8. Mary would like to save $10 000 at the end of 5 years for a future down payment on a car. How much should she deposit at the end of each week in a savings account that pays 12%/a, compounded monthly, to meet her goal?

a. What type of annuity is this?

c. Write the series that represents the amount of annuity.

d. Determine the weekly deposit without technology.

a. This is an ordinary annuity since the deposits are made at the end of each week.

c. To find the series that represents the amount of the annuity, we'll use the formula for the future value of an ordinary annuity:

FV = PMT * [(1+r)^n - 1] / r

Where:
FV = Future value of the annuity (which is $10,000 in this case)
PMT = Weekly deposit
r = Interest rate per period (which is 12% per annum divided by 12 months = 1% per month = 0.01)
n = Number of periods (which is 5 years multiplied by 12 months = 60 months)

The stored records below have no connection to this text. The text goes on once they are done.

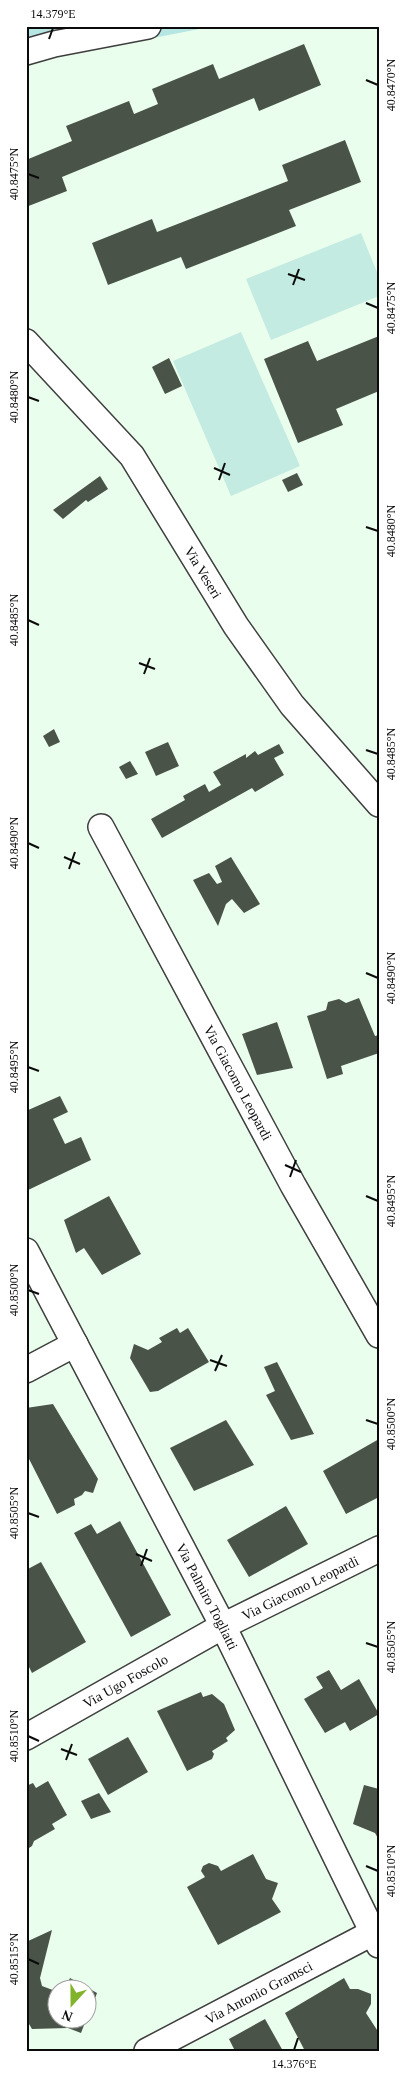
<svg xmlns="http://www.w3.org/2000/svg" width="405" height="2077" font-family="'Times New Roman',serif">
<rect width="100%" height="100%" fill="#eafeee"/>
<path fill="#b6e6e1" d="M26,26H215L34,61L26,65Z"/>
<g fill="#c4ebe1">
<path d="M361,233L379,277V296L271,340L246,279Z"/>
<path d="M241,332L300,466L231,496L173,361Z"/>
</g>
<g fill="#4a5348">
<path d="M304,44L321,85L259,111L254,98L62,177L67,191L26,207V160L72,141L66,126L129,101L134,114L158,104L152,89L213,64L219,79Z"/>
<path d="M345,140L361,182L289,210L296,226L186,269L181,257L108,285L92,243L152,219L157,232L288,181L282,165Z"/>
<path d="M379,336V391L336,409L343,425L298,443L264,359L308,341L317,361Z"/>
<path d="M169,358L182,386L165,394L152,367Z"/>
<path d="M297,473L303,485L288,492L282,480Z"/>
<path d="M100,476L108,489L88,502L86,500L63,519L53,510Z"/>
<path d="M54,729L60,742L49,747L43,736Z"/>
<path d="M168,742L179,766L156,776L145,752Z"/>
<path d="M279,744L284,753L274,758L284,775L255,792L252,788L162,838L151,819L185,800L183,796L205,784L209,792L221,785L213,772L246,754V758L255,751L258,755Z"/>
<path d="M130,761L138,774L126,779L119,767Z"/>
<path d="M231,857L260,904L244,913L232,899L226,904L218,926L193,880L209,873L217,884L222,882L215,866Z"/>
<path d="M359,998L375,1036L379,1035V1053L341,1066L343,1074L327,1079L307,1016L326,1010L328,1002L339,999L346,1003Z"/>
<path d="M277,1022L293,1068L257,1075L242,1034Z"/>
<path d="M60,1096L68,1112L53,1119L65,1144L81,1137L91,1160L26,1191V1111Z"/>
<path d="M109,1196L141,1254L102,1275L84,1248L76,1253L64,1220Z"/>
<path d="M177,1328L180,1333L188,1328L209,1362L158,1391L150,1392L130,1358L134,1344L148,1350L162,1342L159,1338Z"/>
<path d="M277,1362L314,1434L291,1440L266,1395L275,1391L264,1367Z"/>
<path d="M53,1404L98,1479L93,1493L85,1491L82,1495L74,1499L75,1505L57,1514L26,1453V1408Z"/>
<path d="M226,1420L254,1465L194,1491L170,1448Z"/>
<path d="M379,1439V1497L346,1514L323,1471Z"/>
<path d="M286,1506L308,1544L249,1577L227,1540Z"/>
<path d="M120,1521L171,1615L131,1637L74,1533L91,1524L97,1534Z"/>
<path d="M41,1562L86,1642L32,1673L26,1661V1570Z"/>
<path d="M329,1670L341,1690L359,1679L379,1714L350,1731L345,1722L325,1733L304,1699L323,1688L316,1677Z"/>
<path d="M201,1692L203,1697L212,1694L224,1704L235,1730L226,1738L228,1741L212,1751L214,1754L212,1759L187,1771L157,1711Z"/>
<path d="M128,1737L148,1772L108,1795L88,1759Z"/>
<path d="M48,1781L67,1815L52,1824L55,1829L34,1841L32,1846L26,1850V1786L33,1783L36,1788Z"/>
<path d="M364,1785L379,1789V1840L375,1833L353,1824Z"/>
<path d="M99,1793L111,1812L91,1819L81,1801Z"/>
<path d="M253,1854L266,1879L278,1883L272,1899L281,1912L218,1945L187,1887L205,1877L201,1871L203,1866L209,1863L218,1866L221,1871Z"/>
<path d="M52,1930L40,1978L42,1986L58,1992V2020H86L81,2033L68,2028L32,2029L26,2019V1942Z"/>
<path d="M70,1978L97,1993L88,2017V1990H61L66,1987Z"/>
<path d="M344,1978L350,1989H358L371,1994V2004L366,2013L379,2033V2049L375,2051H305L285,2013Z"/>
<path d="M265,2019L283,2051H235L229,2039Z"/>
</g>
<g fill="none" stroke-linecap="round" stroke-linejoin="round">
<defs>
<g id="street">
<path d="M26,52L54,44L148,26"/>
<path id="s1" d="M26,342L132,456L236,626L292,705L379,804"/>
<path id="s2" d="M101,827L293,1185L379,1335"/>
<path id="s3" d="M26,1251L223,1626L379,1945"/>
<path d="M26,1370L75,1344"/>
<path id="s4" d="M26,1737L223,1626L379,1549"/>
<path id="s5" d="M147,2051L372,1933"/>
</g>
</defs>
<use href="#street" stroke="#3e3e3e" stroke-width="28"/>
<use href="#street" stroke="#fff" stroke-width="25"/>
</g>
<path fill="none" stroke="#0b0b0b" stroke-width="2" d="M49,39L53,28M366,80L378,85M28,174L39,178M288,274L305,280M293,285L299,269M366,303L378,308M28,397L39,401M214,468L230,475M219,480L225,463M366,527L378,531M28,620L39,625M139,663L155,669M144,674L150,658M366,750L378,754M28,843L39,848M64,857L80,864M69,869L75,852M366,973L378,978M28,1067L39,1071M285,1165L301,1172M290,1177L296,1160M366,1196L378,1201M28,1290L39,1294M210,1360L227,1366M215,1371L222,1355M366,1420L378,1424M28,1513L39,1517M136,1554L152,1561M141,1566L147,1549M366,1643L378,1647M28,1736L39,1741M61,1749L77,1755M66,1760L72,1744M366,1866L378,1871M28,1959L39,1964M294,2050L298,2038"/>
<g text-anchor="middle" dominant-baseline="central" stroke-width="5" stroke-linejoin="round" paint-order="stroke">
<g font-size="14" fill="#0b0b0b" stroke="#fff">
<text stroke="none"><textPath href="#s1" startOffset="292">Via Veseri</textPath></text>
<text stroke="none"><textPath href="#s2" startOffset="290">Via Giacomo Leopardi</textPath></text>
<text stroke="none"><textPath href="#s4" startOffset="312">Via Giacomo Leopardi</textPath></text>
<text stroke="none"><textPath href="#s3" startOffset="390">Via Palmiro Togliatti</textPath></text>
<text stroke="none"><textPath href="#s4" startOffset="114">Via Ugo Foscolo</textPath></text>
<text stroke="none"><textPath href="#s5" startOffset="126">Via Antonio Gramsci</textPath></text>
</g>
</g>
<rect width="405" height="2077" fill="none" stroke="#ffffff" stroke-width="55"/>
<g transform="translate(72 2004) rotate(201)"><circle r="24" fill="#ffffff" stroke="#9d9d9d"/>
<path d="M0-4L9 19L0 12L-9 19Z" fill="#81b32b"/>
<text y="-8" font-size="14" font-weight="bold" text-anchor="middle" fill="#0b0b0b">N</text>
</g>
<rect x="28" y="28" width="350" height="2022" fill="none" stroke="#0b0b0b" stroke-width="2"/>
<g font-size="12" text-anchor="middle" fill="#0b0b0b">
<text x="53" y="18">14.379°E</text>
<text transform="translate(391 85) rotate(-90)" y="4">40.8470°N</text>
<text transform="translate(14 174) rotate(-90)" y="4">40.8475°N</text>
<text transform="translate(391 308) rotate(-90)" y="4">40.8475°N</text>
<text transform="translate(14 397) rotate(-90)" y="4">40.8480°N</text>
<text transform="translate(391 531) rotate(-90)" y="4">40.8480°N</text>
<text transform="translate(14 620) rotate(-90)" y="4">40.8485°N</text>
<text transform="translate(391 754) rotate(-90)" y="4">40.8485°N</text>
<text transform="translate(14 843) rotate(-90)" y="4">40.8490°N</text>
<text transform="translate(391 978) rotate(-90)" y="4">40.8490°N</text>
<text transform="translate(14 1067) rotate(-90)" y="4">40.8495°N</text>
<text transform="translate(391 1201) rotate(-90)" y="4">40.8495°N</text>
<text transform="translate(14 1290) rotate(-90)" y="4">40.8500°N</text>
<text transform="translate(391 1424) rotate(-90)" y="4">40.8500°N</text>
<text transform="translate(14 1513) rotate(-90)" y="4">40.8505°N</text>
<text transform="translate(391 1647) rotate(-90)" y="4">40.8505°N</text>
<text transform="translate(14 1736) rotate(-90)" y="4">40.8510°N</text>
<text transform="translate(391 1871) rotate(-90)" y="4">40.8510°N</text>
<text transform="translate(14 1959) rotate(-90)" y="4">40.8515°N</text>
<text x="294" y="2068">14.376°E</text>
</g>
</svg>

Substituting the values, we get:

10,000 = PMT * [(1+0.01)^60 - 1] / 0.01

Simplifying:

10,000 = PMT * [1.01046082831 - 1] / 0.01
10,000 = PMT * 0.01046082831 / 0.01
10,000 = PMT * 1.046082831

Dividing both sides by 1.046082831:

10,000 / 1.046082831 = PMT
9,553.89 ≈ PMT

So, the weekly deposit should be approximately $9,553.89.

d. To determine the weekly deposit without using technology, you can use a financial calculator or an online annuity calculator to find the future value of the annuity. Then use trial and error to find the PMT (weekly deposit) that results in a future value closest to $10,000. Start with an initial guess for the PMT and adjust it up or down until you find the correct value.